Eric Weerts, physiotherapist for the NGO Handicap International with which he has carried out numerous missions in Afghanistan, met our team in Liège to explain what his work on site consists of: “For children, it is very important that there is a follow-up. It is not just a prosthesis at one point in his life, it is all a follow-up, an accompaniment until the end of his life. as we have the experience with the 20,000 other amputees that we have seen in this center since its existence “, he explains.

With the Taliban taking power, access to care more complicated

Eric Weerts knows Afghanistan well, he had to leave the country in disaster last August when the Taliban took power. When he returns in November, only 20% of hospitals are operational, and many workers are unpaid. “The economic situation of the country is that inflation is so high. So your money, when you get paid, loses its value every month with an inflation of 10%. What makes people who are already vulnerable, who are poor, have even less access to cheap food “, details the physiotherapist.

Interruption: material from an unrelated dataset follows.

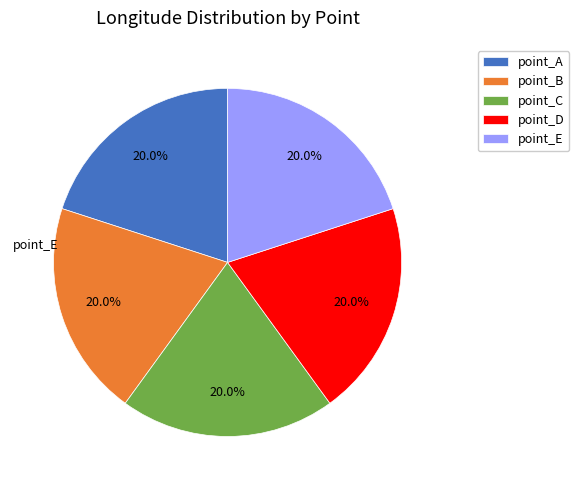

The point_A slice represents 12% of the pie. True or false?

False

When he is in Afghanistan, this Belgian physiotherapist trains Afghans to provide care on site. More than 50% of these future physiotherapists are women. And that can be a problem … Sometimes the Taliban try to prevent them from coming to work. We must then negotiate, explains Eric Weerts, who told our journalist about the comments made during the negotiations: “We have trained female physiotherapists in the country precisely to open up access and respect your customs since a female physiotherapist can treat a female patient. But if you say that the female physiotherapist can no longer come to the center or cannot no longer work, do you agree that your wife is not being looked after? “. And according to the physiotherapist, it works.

A worsening situation: many Afghans are considering leaving their country

Positive point of the new regime: there are fewer attacks and less control along the roads. But that is not enough to make people forget the problems. “The feedback we have from the Afghans is to say ‘this government is not meeting our aspirations, they had promised us things and they are not responding'”, explicit Eric Weerts.

More and more Afghans are said to be considering leaving their country. An exile complicated by more padlocked borders than before. More useful there than ever, Eric Weerts is returning in February.